As humans, we love to love.
But I think we’re doing it wrong.

Now, some of you may think otherwise, but this is my opinion of the society we live in today.

We are told not to love ourselves but that we should love and accept others just the way they are.
But then society also tells us to love ourselves and tells us all the bad things about people.
I mean, what’s that all about?

Society shapes how we think.
Society tells us to change.
Society tells us that we are not good enough and that we never will be.

Since we love to love, and love the idea of being love, we love other people.
But they don’t last long.
We love to love, but we’re also VERY scared people.
We love to love but we’re also scared to love because it makes us fragile.

We want to continue to loving, but don’t want to risk being heartbroken, we learn to love things.
We love objects.
We love clothes, electronics, food, and other substances.
We learn to be content with loving things.
We begin to love things even more, and use people to get the things we want when in fact we should be loving people and using things.

We also have a problem to loving ourselves because society tells us that we’re not worth being loved.
We will never be perfect, and we should strive to be perfect if we want to come remotely close to being loved.

I believe the key to loving others is to love yourself.
How will you ever accept other people and their flaws if you can’t even accept your own?
How do you expect to be loved and to be accepted if you can’t even do that for yourself?
What makes you think that you can open up to other people about your flaws if you’re constantly scared of other people not accepting them?

The only way not to be scared of our flaws is to accept it and hope that others will accept it too.
Once you learn to accept who you are, you become inferior to what the society has to say.
You are in charge of your own life, and you can spend it listen to the society and continuing to change yourself to make yourself even more miserable, or to accept it.
I am in no way saying that change is bad, but not all changes are good.
Changes are good when they are made for yourself and not for other people.
Love is to accept, not to expect change or to fit the mould.

Even I don’t love myself, and as a result I have a huge wall up.
A guard that I am forever scared to let down, to let myself love or to be loved.
In order to love others, you need to trust them. But how can you trust when you can’t even trust yourself?
I have pushed away endless number of people from my life and I am very thankful for the ones who has never given up on me, I’m truly lucky for those people.
My guard comes down whenever I’m with them, and for a split second I believe that I can genuinely love myself.
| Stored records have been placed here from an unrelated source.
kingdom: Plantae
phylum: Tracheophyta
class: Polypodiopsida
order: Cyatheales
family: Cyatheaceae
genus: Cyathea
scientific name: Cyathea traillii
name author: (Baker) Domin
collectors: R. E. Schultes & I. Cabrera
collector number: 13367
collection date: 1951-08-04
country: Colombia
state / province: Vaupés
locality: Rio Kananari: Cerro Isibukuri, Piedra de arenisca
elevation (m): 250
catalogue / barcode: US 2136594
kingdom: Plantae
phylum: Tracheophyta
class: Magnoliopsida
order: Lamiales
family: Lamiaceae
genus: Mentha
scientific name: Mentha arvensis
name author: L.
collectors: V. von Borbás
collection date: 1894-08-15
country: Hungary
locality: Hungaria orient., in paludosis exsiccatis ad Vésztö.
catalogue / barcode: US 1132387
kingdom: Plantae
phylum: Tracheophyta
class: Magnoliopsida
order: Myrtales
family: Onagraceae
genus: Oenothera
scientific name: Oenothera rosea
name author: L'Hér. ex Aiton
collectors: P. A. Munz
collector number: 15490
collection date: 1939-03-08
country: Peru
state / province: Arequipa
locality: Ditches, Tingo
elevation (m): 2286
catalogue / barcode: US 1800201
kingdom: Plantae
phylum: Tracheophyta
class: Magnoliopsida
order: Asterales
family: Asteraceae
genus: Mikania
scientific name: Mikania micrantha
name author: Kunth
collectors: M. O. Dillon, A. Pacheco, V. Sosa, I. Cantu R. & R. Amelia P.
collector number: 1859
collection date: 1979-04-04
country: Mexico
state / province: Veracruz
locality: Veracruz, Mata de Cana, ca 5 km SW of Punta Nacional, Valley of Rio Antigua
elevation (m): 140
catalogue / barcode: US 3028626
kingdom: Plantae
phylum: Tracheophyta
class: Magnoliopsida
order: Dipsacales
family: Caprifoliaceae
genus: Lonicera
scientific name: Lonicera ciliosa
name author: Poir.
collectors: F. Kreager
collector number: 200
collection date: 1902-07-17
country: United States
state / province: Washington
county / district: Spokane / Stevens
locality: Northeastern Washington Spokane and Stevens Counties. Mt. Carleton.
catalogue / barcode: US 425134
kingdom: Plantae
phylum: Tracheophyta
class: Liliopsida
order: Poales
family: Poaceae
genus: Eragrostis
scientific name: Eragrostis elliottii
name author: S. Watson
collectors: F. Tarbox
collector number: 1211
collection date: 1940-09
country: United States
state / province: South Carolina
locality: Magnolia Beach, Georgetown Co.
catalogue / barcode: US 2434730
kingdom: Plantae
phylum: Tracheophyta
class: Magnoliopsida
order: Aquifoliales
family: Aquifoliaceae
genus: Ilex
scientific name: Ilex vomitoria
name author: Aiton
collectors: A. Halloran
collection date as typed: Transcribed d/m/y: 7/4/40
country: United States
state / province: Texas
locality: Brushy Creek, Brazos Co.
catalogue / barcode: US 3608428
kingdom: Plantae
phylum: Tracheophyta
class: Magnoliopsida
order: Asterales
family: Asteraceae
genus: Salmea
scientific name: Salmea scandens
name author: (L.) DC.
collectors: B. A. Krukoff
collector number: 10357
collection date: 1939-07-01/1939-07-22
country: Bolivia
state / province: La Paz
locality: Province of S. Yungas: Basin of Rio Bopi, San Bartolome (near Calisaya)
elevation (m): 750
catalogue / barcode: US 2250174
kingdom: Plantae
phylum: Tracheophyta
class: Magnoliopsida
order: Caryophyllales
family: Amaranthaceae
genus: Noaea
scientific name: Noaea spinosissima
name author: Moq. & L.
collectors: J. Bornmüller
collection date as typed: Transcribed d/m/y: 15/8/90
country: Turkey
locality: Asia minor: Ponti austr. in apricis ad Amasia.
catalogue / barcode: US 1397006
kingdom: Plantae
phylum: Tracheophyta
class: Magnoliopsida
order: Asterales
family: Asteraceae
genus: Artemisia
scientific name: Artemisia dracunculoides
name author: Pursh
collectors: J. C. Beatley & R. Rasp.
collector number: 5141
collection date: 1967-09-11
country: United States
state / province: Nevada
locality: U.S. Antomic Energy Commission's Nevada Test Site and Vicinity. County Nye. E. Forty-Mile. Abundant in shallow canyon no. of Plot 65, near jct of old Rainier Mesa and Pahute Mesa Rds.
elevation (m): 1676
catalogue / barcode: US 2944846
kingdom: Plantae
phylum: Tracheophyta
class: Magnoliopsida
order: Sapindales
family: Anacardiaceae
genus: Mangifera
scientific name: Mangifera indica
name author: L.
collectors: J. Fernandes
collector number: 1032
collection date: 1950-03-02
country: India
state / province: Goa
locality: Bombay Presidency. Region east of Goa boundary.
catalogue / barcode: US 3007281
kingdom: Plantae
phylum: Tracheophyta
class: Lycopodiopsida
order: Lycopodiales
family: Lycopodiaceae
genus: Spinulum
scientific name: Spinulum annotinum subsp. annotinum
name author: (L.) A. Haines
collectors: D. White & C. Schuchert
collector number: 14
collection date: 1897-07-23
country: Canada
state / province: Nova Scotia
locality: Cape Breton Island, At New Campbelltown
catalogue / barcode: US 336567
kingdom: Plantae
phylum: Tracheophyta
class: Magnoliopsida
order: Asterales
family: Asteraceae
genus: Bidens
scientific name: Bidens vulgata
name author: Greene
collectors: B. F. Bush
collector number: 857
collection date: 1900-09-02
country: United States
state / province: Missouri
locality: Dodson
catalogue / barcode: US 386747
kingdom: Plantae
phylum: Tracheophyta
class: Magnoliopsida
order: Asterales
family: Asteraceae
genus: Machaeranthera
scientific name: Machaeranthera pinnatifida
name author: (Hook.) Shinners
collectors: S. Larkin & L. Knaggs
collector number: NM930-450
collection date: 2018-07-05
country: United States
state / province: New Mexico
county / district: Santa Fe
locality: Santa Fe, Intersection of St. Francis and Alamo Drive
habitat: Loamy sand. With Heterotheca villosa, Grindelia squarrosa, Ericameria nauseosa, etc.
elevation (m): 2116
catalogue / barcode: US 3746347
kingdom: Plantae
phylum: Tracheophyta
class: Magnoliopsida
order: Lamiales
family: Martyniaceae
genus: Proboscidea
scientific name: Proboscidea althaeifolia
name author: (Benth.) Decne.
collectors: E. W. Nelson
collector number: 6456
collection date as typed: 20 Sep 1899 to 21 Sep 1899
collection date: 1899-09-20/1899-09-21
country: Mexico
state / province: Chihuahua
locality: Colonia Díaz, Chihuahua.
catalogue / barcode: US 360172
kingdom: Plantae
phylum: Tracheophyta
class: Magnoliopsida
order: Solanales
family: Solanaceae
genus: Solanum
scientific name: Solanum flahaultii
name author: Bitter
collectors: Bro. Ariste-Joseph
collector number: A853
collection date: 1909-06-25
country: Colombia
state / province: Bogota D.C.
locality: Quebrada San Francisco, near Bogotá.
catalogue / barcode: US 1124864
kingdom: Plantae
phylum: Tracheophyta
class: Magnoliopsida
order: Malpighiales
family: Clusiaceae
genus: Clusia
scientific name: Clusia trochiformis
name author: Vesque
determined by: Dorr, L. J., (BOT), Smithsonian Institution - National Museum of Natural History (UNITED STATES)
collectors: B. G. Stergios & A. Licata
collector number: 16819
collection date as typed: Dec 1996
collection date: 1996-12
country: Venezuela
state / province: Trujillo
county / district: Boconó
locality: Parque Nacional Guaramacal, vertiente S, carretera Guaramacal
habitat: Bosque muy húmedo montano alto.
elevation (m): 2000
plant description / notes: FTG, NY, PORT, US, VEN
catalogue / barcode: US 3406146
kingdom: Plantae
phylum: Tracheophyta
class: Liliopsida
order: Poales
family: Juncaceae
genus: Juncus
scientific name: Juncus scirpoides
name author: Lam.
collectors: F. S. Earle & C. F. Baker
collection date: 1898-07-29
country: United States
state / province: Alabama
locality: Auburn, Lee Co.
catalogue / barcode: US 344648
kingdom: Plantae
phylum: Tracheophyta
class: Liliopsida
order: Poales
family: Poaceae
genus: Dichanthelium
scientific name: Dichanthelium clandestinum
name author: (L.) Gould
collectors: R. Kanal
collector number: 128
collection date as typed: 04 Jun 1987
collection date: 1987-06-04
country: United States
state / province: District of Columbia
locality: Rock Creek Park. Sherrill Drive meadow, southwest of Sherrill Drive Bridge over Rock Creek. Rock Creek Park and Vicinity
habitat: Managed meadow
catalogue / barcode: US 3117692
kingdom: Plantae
Accept your flaws and make changes for yourself.
Once you let yourself love and accept yourself, your wall will slowly come down.
It’s a gradual process, it doesn’t just happen over night.
I am still on my journey to discover myself and to love myself everyday.
It is a struggle.
It is much easier to keep my guard up and to pretend that I accept myself just the way I am.Here’s a challenge.
Everyday, write something that you love about yourself, something you discovered about yourself, something new you tried new today, little accomplishments, or something you have learned to accept about yourself.
At the end of the year, read them, and you’ll see what a long journey you have come and how much happier you are.
We strive to be accepted my other people, when really, we should be striving to be accepted by ourselves.